#### INSTRUCTION
Copy exactly the lines of the data below, beginning with the line with "T-122, status: Otwarte -> Przypisane" and ending with the line with "#1441, due: Nov 20 -> Nov 18". Pictures are to be omitted.

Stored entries
◆ ◆ ◆
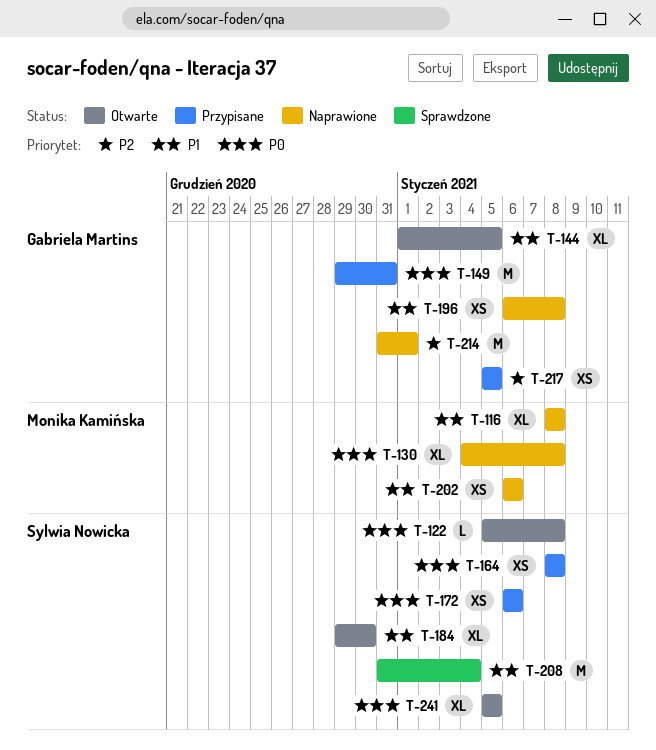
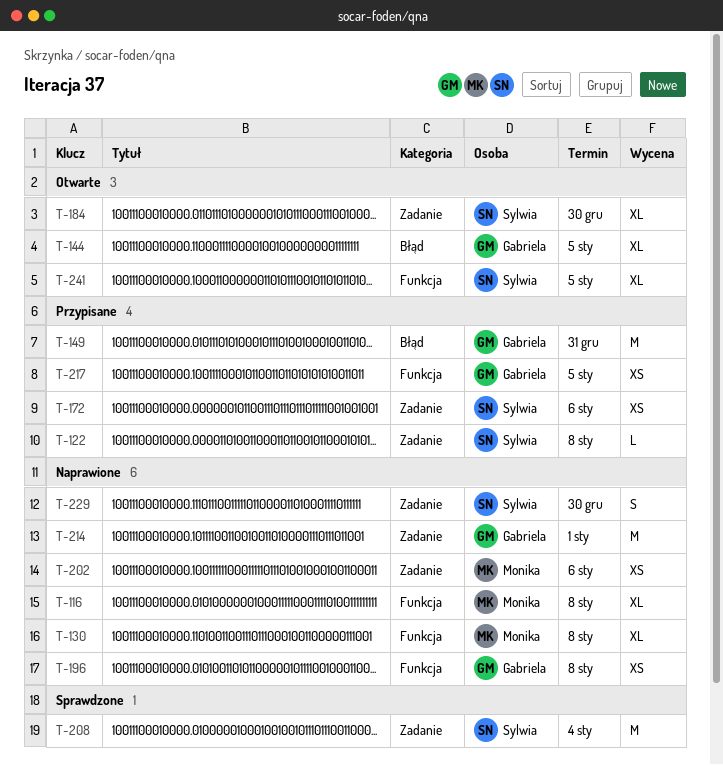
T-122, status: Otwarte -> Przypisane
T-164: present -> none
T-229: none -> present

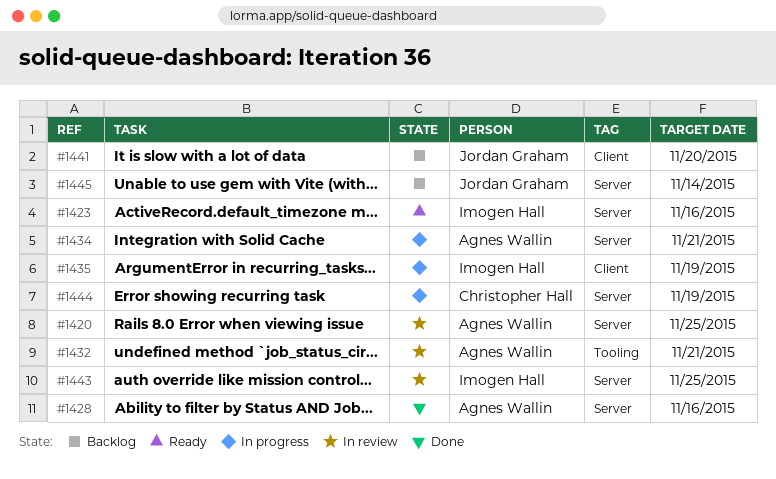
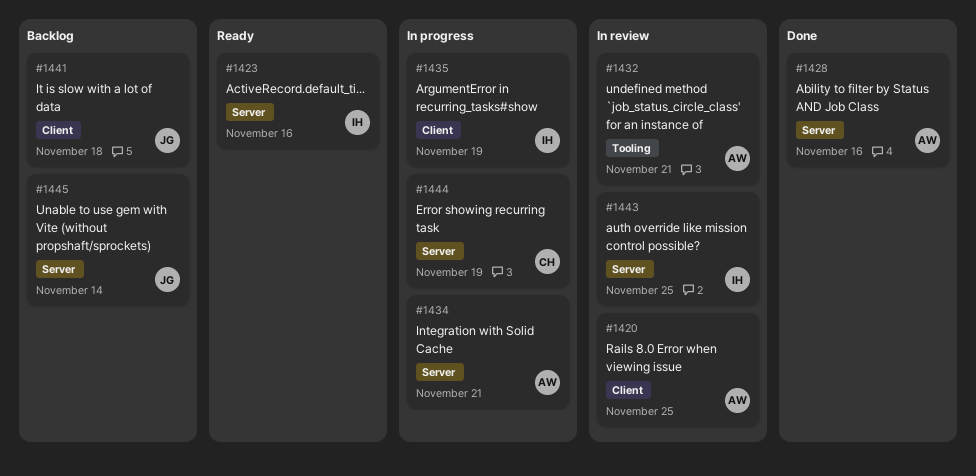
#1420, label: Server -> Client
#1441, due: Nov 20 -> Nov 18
◆ ◆ ◆
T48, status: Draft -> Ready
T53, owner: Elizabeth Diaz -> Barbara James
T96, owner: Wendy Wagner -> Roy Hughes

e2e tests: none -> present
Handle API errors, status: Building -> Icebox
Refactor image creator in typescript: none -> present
◆ ◆ ◆
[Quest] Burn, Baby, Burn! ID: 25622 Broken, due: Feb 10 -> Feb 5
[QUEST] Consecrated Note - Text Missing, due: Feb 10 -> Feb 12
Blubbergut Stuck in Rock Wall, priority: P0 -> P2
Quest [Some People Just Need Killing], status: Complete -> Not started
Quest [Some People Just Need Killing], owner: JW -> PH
◆ ◆ ◆
#### WRITTEN SOLUTION
T-122, status: Otwarte -> Przypisane
T-164: present -> none
T-229: none -> present

#1420, label: Server -> Client
#1441, due: Nov 20 -> Nov 18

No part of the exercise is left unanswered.